Deschamps had sat down. He jumped up now like a Jack-in-the-box. "Tiens!" he cried. "Morality? Morality?"
"I thought you had forgotten the meaning of the word," Basil answered dryly. "It seems to me – I only offer the opinion for what it is worth – that while this little plan is about as alluring a proposition as I ever heard, one of the most elementary problems of life has been quite lost sight of. We are going to steal – to put it quite frankly. It is an iridium-pointed, hot-pressed, wire-wove, jewelled-in-every-hole sort of steal, I know, but it is a steal all the same, isn't it? I am open to conviction, of course, and, by the way, if anything goes wrong, conviction is just what will occur.

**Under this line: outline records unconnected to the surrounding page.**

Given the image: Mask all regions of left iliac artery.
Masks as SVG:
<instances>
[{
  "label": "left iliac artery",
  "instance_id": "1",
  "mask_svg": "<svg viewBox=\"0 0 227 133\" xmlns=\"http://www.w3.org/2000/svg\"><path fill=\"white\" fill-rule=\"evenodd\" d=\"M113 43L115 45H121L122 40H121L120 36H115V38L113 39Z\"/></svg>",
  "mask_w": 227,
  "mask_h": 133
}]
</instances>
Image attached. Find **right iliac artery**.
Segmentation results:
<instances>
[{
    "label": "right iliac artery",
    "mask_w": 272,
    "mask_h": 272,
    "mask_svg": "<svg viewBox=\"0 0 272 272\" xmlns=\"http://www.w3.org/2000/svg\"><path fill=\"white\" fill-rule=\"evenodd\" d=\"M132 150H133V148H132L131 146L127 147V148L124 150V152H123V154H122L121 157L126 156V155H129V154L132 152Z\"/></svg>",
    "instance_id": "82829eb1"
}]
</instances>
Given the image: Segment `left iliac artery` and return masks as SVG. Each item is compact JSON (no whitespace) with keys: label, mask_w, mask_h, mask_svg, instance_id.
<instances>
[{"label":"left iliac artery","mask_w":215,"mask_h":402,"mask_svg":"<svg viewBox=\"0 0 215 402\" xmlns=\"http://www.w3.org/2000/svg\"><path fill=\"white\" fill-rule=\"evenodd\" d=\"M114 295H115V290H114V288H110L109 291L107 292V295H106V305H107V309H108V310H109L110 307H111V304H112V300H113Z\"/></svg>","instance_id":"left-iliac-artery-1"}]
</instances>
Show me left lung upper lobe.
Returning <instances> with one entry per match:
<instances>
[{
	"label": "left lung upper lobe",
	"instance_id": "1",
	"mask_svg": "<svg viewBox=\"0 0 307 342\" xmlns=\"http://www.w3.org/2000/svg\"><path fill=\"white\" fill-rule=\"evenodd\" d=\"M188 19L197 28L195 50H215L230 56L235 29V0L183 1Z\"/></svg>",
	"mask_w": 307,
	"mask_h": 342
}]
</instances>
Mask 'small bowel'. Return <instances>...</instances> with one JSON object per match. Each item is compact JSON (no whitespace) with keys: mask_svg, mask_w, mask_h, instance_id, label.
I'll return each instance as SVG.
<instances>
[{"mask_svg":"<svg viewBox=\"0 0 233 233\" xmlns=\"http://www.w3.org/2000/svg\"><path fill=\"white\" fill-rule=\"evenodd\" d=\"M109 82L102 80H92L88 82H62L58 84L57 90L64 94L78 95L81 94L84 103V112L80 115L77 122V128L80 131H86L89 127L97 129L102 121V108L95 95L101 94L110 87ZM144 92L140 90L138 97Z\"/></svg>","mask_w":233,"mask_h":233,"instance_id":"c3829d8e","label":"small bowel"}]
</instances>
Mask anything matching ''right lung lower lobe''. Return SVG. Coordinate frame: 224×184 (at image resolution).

We have a little poem in England which sums up the question in a nutshell —
He who prigs what isn't his'n,
When he's cotched will go to prison;
or, to put it in simpler form still, 'the penalty for abstracting quids by electricity will be quod' – you are a Latin scholar, I believe, Emile?"
The Frenchman made an impatient and angry gesture of his hands.
"There is no time for blague," he said, "with your quids and your quods. I know nothing of your piggish English play upon words. Of course, if it is the fear of discovery that deters you, and the possibilities of arrest, well – "
He did not conclude, but shrugged his shoulders, and puffed out his lips with a peculiarly French contempt.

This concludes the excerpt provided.